▶ _Work order_: Set all the entries down again, unaltered.

▶ _Extracted information_:
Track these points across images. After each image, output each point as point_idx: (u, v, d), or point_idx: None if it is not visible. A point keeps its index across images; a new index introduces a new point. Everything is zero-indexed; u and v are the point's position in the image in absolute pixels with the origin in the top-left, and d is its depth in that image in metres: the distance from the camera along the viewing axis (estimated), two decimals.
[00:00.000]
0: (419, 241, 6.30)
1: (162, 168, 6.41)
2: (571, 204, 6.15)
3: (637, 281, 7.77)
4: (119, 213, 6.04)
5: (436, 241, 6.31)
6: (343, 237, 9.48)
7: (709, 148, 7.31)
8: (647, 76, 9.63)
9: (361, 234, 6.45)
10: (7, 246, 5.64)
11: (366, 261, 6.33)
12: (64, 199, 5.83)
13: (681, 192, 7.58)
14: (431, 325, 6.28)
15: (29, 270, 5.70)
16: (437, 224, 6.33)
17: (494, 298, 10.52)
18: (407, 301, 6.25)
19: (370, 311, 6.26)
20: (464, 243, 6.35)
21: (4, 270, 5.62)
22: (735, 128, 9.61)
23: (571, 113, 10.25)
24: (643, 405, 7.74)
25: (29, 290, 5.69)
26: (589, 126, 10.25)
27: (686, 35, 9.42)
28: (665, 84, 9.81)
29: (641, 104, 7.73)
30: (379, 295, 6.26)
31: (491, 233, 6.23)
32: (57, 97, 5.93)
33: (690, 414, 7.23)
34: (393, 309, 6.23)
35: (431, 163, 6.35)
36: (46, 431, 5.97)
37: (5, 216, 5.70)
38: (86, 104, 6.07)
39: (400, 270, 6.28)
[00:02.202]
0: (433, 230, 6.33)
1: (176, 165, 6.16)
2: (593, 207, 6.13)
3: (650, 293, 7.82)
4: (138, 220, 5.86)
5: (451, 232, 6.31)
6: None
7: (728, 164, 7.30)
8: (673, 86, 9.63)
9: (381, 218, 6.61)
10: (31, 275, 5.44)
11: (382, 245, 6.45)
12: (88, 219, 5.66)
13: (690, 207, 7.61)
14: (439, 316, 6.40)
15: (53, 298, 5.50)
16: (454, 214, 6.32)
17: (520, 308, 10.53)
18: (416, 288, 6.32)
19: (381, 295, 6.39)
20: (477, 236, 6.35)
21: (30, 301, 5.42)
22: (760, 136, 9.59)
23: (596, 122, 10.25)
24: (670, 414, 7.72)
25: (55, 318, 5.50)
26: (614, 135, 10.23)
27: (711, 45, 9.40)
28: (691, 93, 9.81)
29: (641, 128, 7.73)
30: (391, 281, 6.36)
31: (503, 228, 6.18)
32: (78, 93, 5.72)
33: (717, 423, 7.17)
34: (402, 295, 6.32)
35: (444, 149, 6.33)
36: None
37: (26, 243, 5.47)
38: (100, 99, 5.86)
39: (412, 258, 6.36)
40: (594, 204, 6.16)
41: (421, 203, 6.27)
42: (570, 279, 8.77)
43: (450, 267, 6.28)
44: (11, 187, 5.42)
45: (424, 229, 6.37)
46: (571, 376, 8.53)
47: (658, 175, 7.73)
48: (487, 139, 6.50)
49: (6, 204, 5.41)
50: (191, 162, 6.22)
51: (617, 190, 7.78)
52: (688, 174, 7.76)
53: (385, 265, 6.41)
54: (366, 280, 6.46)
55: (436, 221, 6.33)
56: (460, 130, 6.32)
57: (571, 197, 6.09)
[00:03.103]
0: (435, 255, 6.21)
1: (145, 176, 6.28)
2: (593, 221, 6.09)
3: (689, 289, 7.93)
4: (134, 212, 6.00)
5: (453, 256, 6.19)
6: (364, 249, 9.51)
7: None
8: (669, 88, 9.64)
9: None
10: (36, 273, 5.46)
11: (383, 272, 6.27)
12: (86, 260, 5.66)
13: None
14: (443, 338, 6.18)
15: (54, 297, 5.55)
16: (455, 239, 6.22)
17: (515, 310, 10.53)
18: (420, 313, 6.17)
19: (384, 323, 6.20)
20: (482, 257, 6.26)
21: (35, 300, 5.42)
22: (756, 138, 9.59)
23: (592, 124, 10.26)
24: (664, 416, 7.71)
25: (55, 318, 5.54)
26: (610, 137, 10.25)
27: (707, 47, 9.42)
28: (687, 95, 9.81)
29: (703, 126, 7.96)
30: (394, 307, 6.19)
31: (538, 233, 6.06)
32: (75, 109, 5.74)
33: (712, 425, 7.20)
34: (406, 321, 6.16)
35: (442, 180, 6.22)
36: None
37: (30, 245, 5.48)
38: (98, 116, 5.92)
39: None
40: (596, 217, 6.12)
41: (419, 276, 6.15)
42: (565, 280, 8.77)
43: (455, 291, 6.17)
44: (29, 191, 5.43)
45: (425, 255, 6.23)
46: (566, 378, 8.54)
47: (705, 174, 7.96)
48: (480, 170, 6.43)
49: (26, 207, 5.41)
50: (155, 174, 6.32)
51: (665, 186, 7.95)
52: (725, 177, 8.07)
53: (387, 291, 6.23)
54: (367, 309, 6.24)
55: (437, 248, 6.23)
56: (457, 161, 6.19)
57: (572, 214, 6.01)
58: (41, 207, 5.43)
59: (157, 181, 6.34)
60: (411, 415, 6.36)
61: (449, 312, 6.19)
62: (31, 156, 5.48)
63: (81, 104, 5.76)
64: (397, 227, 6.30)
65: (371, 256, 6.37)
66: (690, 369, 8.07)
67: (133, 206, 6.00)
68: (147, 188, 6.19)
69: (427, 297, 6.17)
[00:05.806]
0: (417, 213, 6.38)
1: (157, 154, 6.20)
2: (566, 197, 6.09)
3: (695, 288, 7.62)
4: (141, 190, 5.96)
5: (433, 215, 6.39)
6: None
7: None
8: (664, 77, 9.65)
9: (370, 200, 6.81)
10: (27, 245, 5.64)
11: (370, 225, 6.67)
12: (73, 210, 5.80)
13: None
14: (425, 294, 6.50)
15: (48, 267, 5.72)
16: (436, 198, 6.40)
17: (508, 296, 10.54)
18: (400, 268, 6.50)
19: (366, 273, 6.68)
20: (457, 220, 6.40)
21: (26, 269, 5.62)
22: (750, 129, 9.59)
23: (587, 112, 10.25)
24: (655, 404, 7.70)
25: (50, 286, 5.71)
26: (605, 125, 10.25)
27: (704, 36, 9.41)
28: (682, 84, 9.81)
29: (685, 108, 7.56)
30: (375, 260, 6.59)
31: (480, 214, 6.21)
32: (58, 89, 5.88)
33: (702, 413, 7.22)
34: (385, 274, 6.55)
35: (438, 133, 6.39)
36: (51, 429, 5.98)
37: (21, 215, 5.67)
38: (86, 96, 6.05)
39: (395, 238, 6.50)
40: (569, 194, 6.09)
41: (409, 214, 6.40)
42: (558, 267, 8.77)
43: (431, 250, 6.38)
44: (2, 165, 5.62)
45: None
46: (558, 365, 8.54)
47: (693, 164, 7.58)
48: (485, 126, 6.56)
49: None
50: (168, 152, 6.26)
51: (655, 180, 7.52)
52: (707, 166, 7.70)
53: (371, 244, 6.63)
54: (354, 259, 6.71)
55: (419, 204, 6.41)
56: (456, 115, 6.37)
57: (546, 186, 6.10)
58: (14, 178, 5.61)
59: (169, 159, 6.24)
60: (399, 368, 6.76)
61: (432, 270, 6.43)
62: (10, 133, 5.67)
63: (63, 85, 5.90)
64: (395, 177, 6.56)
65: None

▶ _Task result_:
Track these points across images. After each image, output each point as point_idx: (u, v, d), or point_idx: None if it is not visible. A point keeps its index across images; a new index introduces a new point. Everything is zero-indexed; u and v are the point's position in the image in absolute pixels with the origin in the top-left, and d is its depth in that image in metres: the distance from the camera along the viewing axis (estimated), two decimals.
[00:00.000]
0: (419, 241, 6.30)
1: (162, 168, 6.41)
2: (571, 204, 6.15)
3: (637, 281, 7.77)
4: (119, 213, 6.04)
5: (436, 241, 6.31)
6: (343, 237, 9.48)
7: (709, 148, 7.31)
8: (647, 76, 9.63)
9: (361, 234, 6.45)
10: (7, 246, 5.64)
11: (366, 261, 6.33)
12: (64, 199, 5.83)
13: (681, 192, 7.58)
14: (431, 325, 6.28)
15: (29, 270, 5.70)
16: (437, 224, 6.33)
17: (494, 298, 10.52)
18: (407, 301, 6.25)
19: (370, 311, 6.26)
20: (464, 243, 6.35)
21: (4, 270, 5.62)
22: (735, 128, 9.61)
23: (571, 113, 10.25)
24: (643, 405, 7.74)
25: (29, 290, 5.69)
26: (589, 126, 10.25)
27: (686, 35, 9.42)
28: (665, 84, 9.81)
29: (641, 104, 7.73)
30: (379, 295, 6.26)
31: (491, 233, 6.23)
32: (57, 97, 5.93)
33: (690, 414, 7.23)
34: (393, 309, 6.23)
35: (431, 163, 6.35)
36: (46, 431, 5.97)
37: (5, 216, 5.70)
38: (86, 104, 6.07)
39: (400, 270, 6.28)
[00:02.202]
0: (433, 230, 6.33)
1: (176, 165, 6.16)
2: (593, 207, 6.13)
3: (650, 293, 7.82)
4: (138, 220, 5.86)
5: (451, 232, 6.31)
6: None
7: (728, 164, 7.30)
8: (673, 86, 9.63)
9: (381, 218, 6.61)
10: (31, 275, 5.44)
11: (382, 245, 6.45)
12: (88, 219, 5.66)
13: (690, 207, 7.61)
14: (439, 316, 6.40)
15: (53, 298, 5.50)
16: (454, 214, 6.32)
17: (520, 308, 10.53)
18: (416, 288, 6.32)
19: (381, 295, 6.39)
20: (477, 236, 6.35)
21: (30, 301, 5.42)
22: (760, 136, 9.59)
23: (596, 122, 10.25)
24: (670, 414, 7.72)
25: (55, 318, 5.50)
26: (614, 135, 10.23)
27: (711, 45, 9.40)
28: (691, 93, 9.81)
29: (641, 128, 7.73)
30: (391, 281, 6.36)
31: (503, 228, 6.18)
32: (78, 93, 5.72)
33: (717, 423, 7.17)
34: (402, 295, 6.32)
35: (444, 149, 6.33)
36: None
37: (26, 243, 5.47)
38: (100, 99, 5.86)
39: (412, 258, 6.36)
40: (594, 204, 6.16)
41: (421, 203, 6.27)
42: (570, 279, 8.77)
43: (450, 267, 6.28)
44: (11, 187, 5.42)
45: (424, 229, 6.37)
46: (571, 376, 8.53)
47: (658, 175, 7.73)
48: (487, 139, 6.50)
49: (6, 204, 5.41)
50: (191, 162, 6.22)
51: (617, 190, 7.78)
52: (688, 174, 7.76)
53: (385, 265, 6.41)
54: (366, 280, 6.46)
55: (436, 221, 6.33)
56: (460, 130, 6.32)
57: (571, 197, 6.09)
[00:03.103]
0: (435, 255, 6.21)
1: (145, 176, 6.28)
2: (593, 221, 6.09)
3: (689, 289, 7.93)
4: (134, 212, 6.00)
5: (453, 256, 6.19)
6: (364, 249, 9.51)
7: None
8: (669, 88, 9.64)
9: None
10: (36, 273, 5.46)
11: (383, 272, 6.27)
12: (86, 260, 5.66)
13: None
14: (443, 338, 6.18)
15: (54, 297, 5.55)
16: (455, 239, 6.22)
17: (515, 310, 10.53)
18: (420, 313, 6.17)
19: (384, 323, 6.20)
20: (482, 257, 6.26)
21: (35, 300, 5.42)
22: (756, 138, 9.59)
23: (592, 124, 10.26)
24: (664, 416, 7.71)
25: (55, 318, 5.54)
26: (610, 137, 10.25)
27: (707, 47, 9.42)
28: (687, 95, 9.81)
29: (703, 126, 7.96)
30: (394, 307, 6.19)
31: (538, 233, 6.06)
32: (75, 109, 5.74)
33: (712, 425, 7.20)
34: (406, 321, 6.16)
35: (442, 180, 6.22)
36: None
37: (30, 245, 5.48)
38: (98, 116, 5.92)
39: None
40: (596, 217, 6.12)
41: (419, 276, 6.15)
42: (565, 280, 8.77)
43: (455, 291, 6.17)
44: (29, 191, 5.43)
45: (425, 255, 6.23)
46: (566, 378, 8.54)
47: (705, 174, 7.96)
48: (480, 170, 6.43)
49: (26, 207, 5.41)
50: (155, 174, 6.32)
51: (665, 186, 7.95)
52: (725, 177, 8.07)
53: (387, 291, 6.23)
54: (367, 309, 6.24)
55: (437, 248, 6.23)
56: (457, 161, 6.19)
57: (572, 214, 6.01)
58: (41, 207, 5.43)
59: (157, 181, 6.34)
60: (411, 415, 6.36)
61: (449, 312, 6.19)
62: (31, 156, 5.48)
63: (81, 104, 5.76)
64: (397, 227, 6.30)
65: (371, 256, 6.37)
66: (690, 369, 8.07)
67: (133, 206, 6.00)
68: (147, 188, 6.19)
69: (427, 297, 6.17)
[00:05.806]
0: (417, 213, 6.38)
1: (157, 154, 6.20)
2: (566, 197, 6.09)
3: (695, 288, 7.62)
4: (141, 190, 5.96)
5: (433, 215, 6.39)
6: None
7: None
8: (664, 77, 9.65)
9: (370, 200, 6.81)
10: (27, 245, 5.64)
11: (370, 225, 6.67)
12: (73, 210, 5.80)
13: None
14: (425, 294, 6.50)
15: (48, 267, 5.72)
16: (436, 198, 6.40)
17: (508, 296, 10.54)
18: (400, 268, 6.50)
19: (366, 273, 6.68)
20: (457, 220, 6.40)
21: (26, 269, 5.62)
22: (750, 129, 9.59)
23: (587, 112, 10.25)
24: (655, 404, 7.70)
25: (50, 286, 5.71)
26: (605, 125, 10.25)
27: (704, 36, 9.41)
28: (682, 84, 9.81)
29: (685, 108, 7.56)
30: (375, 260, 6.59)
31: (480, 214, 6.21)
32: (58, 89, 5.88)
33: (702, 413, 7.22)
34: (385, 274, 6.55)
35: (438, 133, 6.39)
36: (51, 429, 5.98)
37: (21, 215, 5.67)
38: (86, 96, 6.05)
39: (395, 238, 6.50)
40: (569, 194, 6.09)
41: (409, 214, 6.40)
42: (558, 267, 8.77)
43: (431, 250, 6.38)
44: (2, 165, 5.62)
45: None
46: (558, 365, 8.54)
47: (693, 164, 7.58)
48: (485, 126, 6.56)
49: None
50: (168, 152, 6.26)
51: (655, 180, 7.52)
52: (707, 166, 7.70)
53: (371, 244, 6.63)
54: (354, 259, 6.71)
55: (419, 204, 6.41)
56: (456, 115, 6.37)
57: (546, 186, 6.10)
58: (14, 178, 5.61)
59: (169, 159, 6.24)
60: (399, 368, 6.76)
61: (432, 270, 6.43)
62: (10, 133, 5.67)
63: (63, 85, 5.90)
64: (395, 177, 6.56)
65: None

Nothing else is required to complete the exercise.